─── Exercise material
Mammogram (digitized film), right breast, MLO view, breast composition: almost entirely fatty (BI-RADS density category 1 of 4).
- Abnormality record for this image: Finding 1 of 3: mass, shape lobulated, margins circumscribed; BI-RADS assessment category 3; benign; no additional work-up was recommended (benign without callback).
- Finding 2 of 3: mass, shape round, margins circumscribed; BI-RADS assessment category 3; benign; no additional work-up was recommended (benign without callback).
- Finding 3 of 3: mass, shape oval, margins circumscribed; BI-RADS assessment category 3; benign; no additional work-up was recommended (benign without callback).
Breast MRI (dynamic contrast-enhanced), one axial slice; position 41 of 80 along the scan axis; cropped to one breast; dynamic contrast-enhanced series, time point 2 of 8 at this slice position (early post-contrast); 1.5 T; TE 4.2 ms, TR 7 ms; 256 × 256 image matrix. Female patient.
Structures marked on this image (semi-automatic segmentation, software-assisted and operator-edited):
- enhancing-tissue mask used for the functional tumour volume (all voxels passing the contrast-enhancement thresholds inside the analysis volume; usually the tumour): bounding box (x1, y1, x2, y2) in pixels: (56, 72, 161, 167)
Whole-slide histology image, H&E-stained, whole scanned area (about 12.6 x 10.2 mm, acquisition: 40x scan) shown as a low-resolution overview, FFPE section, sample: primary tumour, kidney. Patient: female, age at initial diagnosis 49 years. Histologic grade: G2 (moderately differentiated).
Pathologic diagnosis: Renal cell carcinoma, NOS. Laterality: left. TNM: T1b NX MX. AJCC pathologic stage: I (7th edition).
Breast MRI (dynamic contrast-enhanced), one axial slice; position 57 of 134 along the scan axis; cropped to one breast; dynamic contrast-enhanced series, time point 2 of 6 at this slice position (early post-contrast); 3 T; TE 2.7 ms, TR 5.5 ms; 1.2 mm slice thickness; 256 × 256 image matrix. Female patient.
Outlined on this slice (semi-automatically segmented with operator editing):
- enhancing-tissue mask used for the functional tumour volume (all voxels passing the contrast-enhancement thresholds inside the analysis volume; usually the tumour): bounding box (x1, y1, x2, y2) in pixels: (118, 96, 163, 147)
──────
In your answer, include only the lines above starting at the line that holds "- Finding 2" and ending at the line that holds "ms; 256 × 256 image matrix. Female patient.", copied exactly.

> Reply
- Finding 2 of 3: mass, shape round, margins circumscribed; BI-RADS assessment category 3; benign; no additional work-up was recommended (benign without callback).
- Finding 3 of 3: mass, shape oval, margins circumscribed; BI-RADS assessment category 3; benign; no additional work-up was recommended (benign without callback).
Breast MRI (dynamic contrast-enhanced), one axial slice; position 41 of 80 along the scan axis; cropped to one breast; dynamic contrast-enhanced series, time point 2 of 8 at this slice position (early post-contrast); 1.5 T; TE 4.2 ms, TR 7 ms; 256 × 256 image matrix. Female patient.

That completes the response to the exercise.